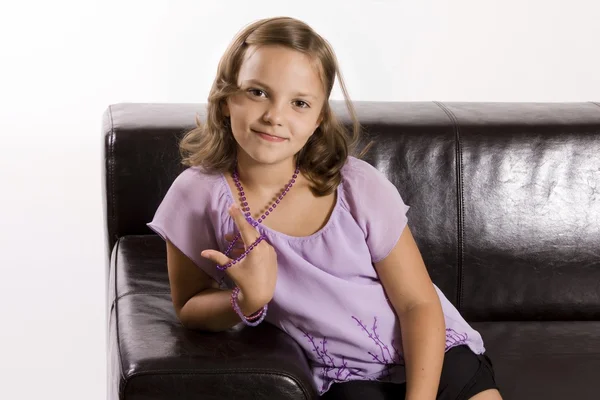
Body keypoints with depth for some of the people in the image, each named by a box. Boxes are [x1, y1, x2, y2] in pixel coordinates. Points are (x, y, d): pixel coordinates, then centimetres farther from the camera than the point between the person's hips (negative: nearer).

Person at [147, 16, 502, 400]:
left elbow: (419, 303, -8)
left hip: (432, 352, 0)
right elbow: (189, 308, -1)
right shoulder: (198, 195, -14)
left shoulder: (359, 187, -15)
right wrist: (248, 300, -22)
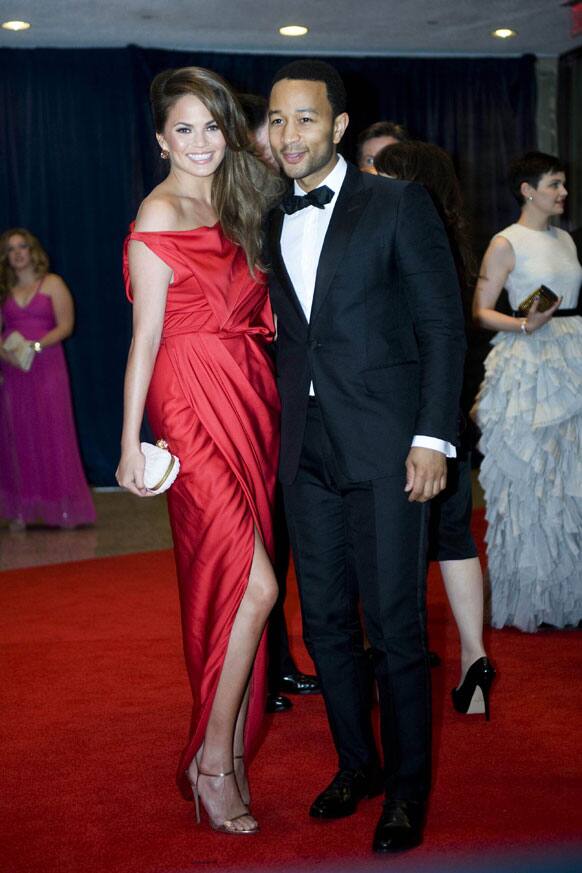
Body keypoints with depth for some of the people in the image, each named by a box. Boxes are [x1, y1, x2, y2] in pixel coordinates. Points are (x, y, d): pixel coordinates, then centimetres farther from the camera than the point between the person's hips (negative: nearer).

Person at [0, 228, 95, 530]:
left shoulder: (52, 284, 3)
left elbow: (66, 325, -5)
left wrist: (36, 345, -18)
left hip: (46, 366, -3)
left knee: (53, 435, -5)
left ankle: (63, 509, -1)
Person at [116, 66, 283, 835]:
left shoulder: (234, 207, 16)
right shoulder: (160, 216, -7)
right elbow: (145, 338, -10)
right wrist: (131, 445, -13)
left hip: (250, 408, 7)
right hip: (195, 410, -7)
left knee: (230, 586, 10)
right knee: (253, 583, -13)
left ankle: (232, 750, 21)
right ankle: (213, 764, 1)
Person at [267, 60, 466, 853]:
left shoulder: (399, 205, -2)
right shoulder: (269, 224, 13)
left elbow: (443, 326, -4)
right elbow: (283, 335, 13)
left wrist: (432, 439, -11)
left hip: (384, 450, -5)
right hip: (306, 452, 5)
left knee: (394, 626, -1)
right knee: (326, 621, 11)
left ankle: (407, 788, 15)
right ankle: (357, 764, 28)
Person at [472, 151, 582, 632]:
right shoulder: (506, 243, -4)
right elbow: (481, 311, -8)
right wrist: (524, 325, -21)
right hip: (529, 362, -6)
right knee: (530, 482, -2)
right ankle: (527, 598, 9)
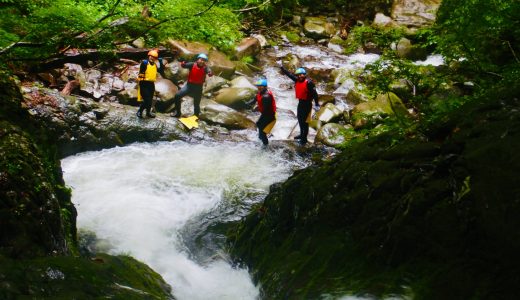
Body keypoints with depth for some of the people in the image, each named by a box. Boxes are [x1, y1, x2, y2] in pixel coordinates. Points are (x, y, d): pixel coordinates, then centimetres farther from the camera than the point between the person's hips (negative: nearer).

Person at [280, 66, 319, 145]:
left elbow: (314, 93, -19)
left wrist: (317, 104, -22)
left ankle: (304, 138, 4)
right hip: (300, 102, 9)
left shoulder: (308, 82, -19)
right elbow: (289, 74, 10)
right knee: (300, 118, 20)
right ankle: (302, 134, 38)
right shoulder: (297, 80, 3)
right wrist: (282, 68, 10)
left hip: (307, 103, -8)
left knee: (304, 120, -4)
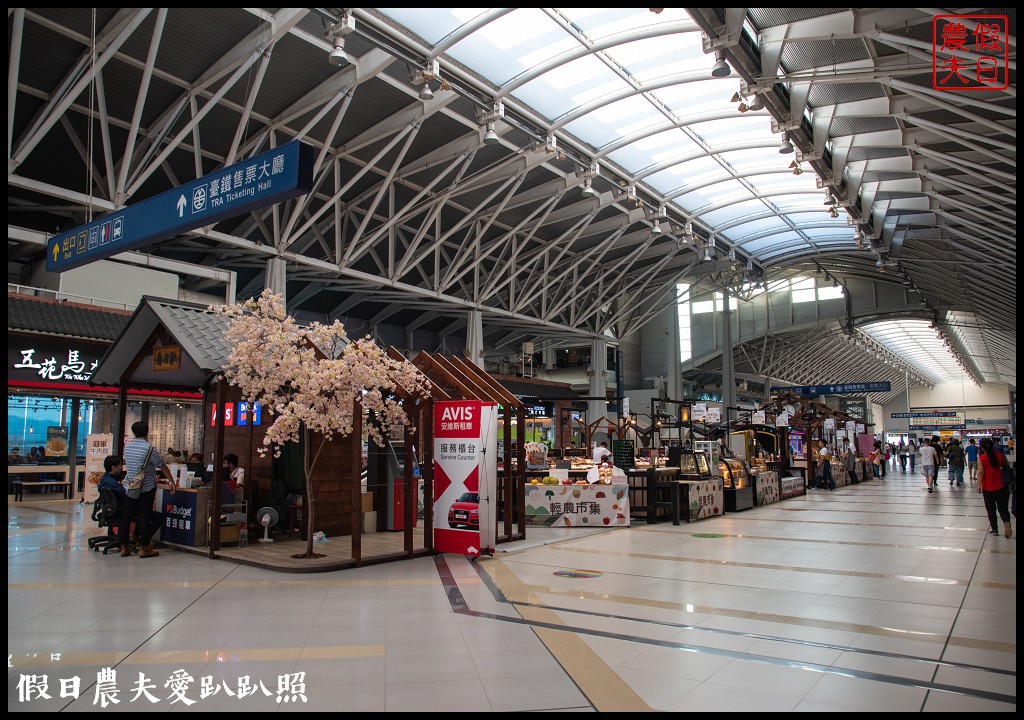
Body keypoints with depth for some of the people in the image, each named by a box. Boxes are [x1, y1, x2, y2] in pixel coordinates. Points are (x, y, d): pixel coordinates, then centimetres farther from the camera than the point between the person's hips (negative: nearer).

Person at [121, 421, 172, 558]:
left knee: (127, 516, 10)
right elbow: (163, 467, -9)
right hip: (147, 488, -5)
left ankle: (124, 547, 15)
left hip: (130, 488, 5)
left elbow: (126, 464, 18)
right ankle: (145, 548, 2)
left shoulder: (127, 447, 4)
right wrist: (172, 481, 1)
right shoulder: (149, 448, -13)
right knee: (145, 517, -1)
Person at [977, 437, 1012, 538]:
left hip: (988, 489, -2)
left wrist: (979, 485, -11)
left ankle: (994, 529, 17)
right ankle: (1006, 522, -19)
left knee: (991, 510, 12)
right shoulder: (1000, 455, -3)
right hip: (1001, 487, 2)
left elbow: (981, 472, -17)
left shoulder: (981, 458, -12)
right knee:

▶ **EXERCISE DIRECTIONS**:
Recast every line of the items above as a single numbered list, omitting blank lines and leaving the pictures out.

▶ **TASK ANSWER**:
1. Body keypoints with depth for some of the people in the image, each named by a box. Boxes are [x1, y1, x2, y2] in pixel coordinates. Points are (x, y, d): pixel coordinates, then centimetres farther from the camera than the point between the person's hips (negative: nearer).
2. Person at [147, 16, 502, 400]:
3. left elbow: (419, 303, -8)
4. left hip: (432, 352, 0)
5. right elbow: (189, 308, -1)
6. right shoulder: (198, 195, -14)
7. left shoulder: (359, 187, -15)
8. right wrist: (248, 300, -22)
9. Body keypoints with depth for some of the people in the image, each named by a box. Boxes are [x1, y1, x2, y2] in pixel coordinates. Points are (x, y, d): pixel coordinates, then centimetres farther from the camera than the point between the person's hips (negative: nearer).
10. Person at [0, 228, 95, 530]:
11. left shoulder: (52, 284, 3)
12. left elbow: (66, 325, -5)
13. left wrist: (36, 345, -18)
14. left hip: (46, 366, -3)
15. left knee: (53, 435, -5)
16. left ankle: (63, 509, -1)
17. Person at [116, 66, 283, 835]:
18. left shoulder: (234, 207, 16)
19. right shoulder: (160, 216, -7)
20. right elbow: (145, 338, -10)
21. right wrist: (131, 445, -13)
22. left hip: (250, 408, 7)
23. right hip: (195, 410, -7)
24. left knee: (230, 586, 10)
25. right knee: (253, 583, -13)
26. left ankle: (232, 750, 21)
27. right ankle: (213, 764, 1)
28. Person at [267, 60, 466, 853]:
29. left shoulder: (399, 205, -2)
30. right shoulder: (269, 224, 13)
31. left elbow: (443, 326, -4)
32. right elbow: (283, 335, 13)
33. left wrist: (432, 439, -11)
34. left hip: (384, 450, -5)
35. right hip: (306, 452, 5)
36. left knee: (394, 626, -1)
37. right knee: (326, 621, 11)
38. left ankle: (407, 788, 15)
39. right ankle: (357, 764, 28)
40. Person at [472, 151, 582, 632]:
41. right shoulder: (506, 243, -4)
42. right elbow: (481, 311, -8)
43. right wrist: (524, 325, -21)
44. right hip: (529, 362, -6)
45. right knee: (530, 482, -2)
46. right ankle: (527, 598, 9)
47. Body keypoints with depth for some of the people in the image, each named by a box. Boxes are [x1, y1, x2, y2] in pixel coordinates. Points are (x, y, d): pixel coordinates, then centimetres farther from the camera than the point between the person's hips (negative: nearer).
48. Person at [280, 66, 319, 145]:
49. left elbow: (314, 93, -19)
50. left wrist: (317, 104, -22)
51. left ankle: (304, 138, 4)
52. right hip: (300, 102, 9)
53. left shoulder: (308, 82, -19)
54. right elbow: (289, 74, 10)
55. right knee: (300, 118, 20)
56. right ankle: (302, 134, 38)
57. right shoulder: (297, 80, 3)
58. right wrist: (282, 68, 10)
59. left hip: (307, 103, -8)
60. left knee: (304, 120, -4)
61. Body keypoints with depth for some of the people in the image, each named by a box. Boxes are [x1, y1, x2, y2] in pixel coordinates. Points are (x, y, d): pixel coordinates, then centimetres farther from the camera than the point between the person's hips (negative: nearer).
62. Person at [121, 421, 172, 558]:
63. left knee: (127, 516, 10)
64. right elbow: (163, 467, -9)
65. right hip: (147, 488, -5)
66. left ankle: (124, 547, 15)
67. left hip: (130, 488, 5)
68. left elbow: (126, 464, 18)
69. right ankle: (145, 548, 2)
70. left shoulder: (127, 447, 4)
71. right wrist: (172, 481, 1)
72. right shoulder: (149, 448, -13)
73. right knee: (145, 517, -1)
74. Person at [977, 437, 1012, 538]:
75. left hip: (988, 489, -2)
76. left wrist: (979, 485, -11)
77. left ankle: (994, 529, 17)
78. right ankle: (1006, 522, -19)
79. left knee: (991, 510, 12)
80. right shoulder: (1000, 455, -3)
81. right hip: (1001, 487, 2)
82. left elbow: (981, 472, -17)
83. left shoulder: (981, 458, -12)
84. right knee:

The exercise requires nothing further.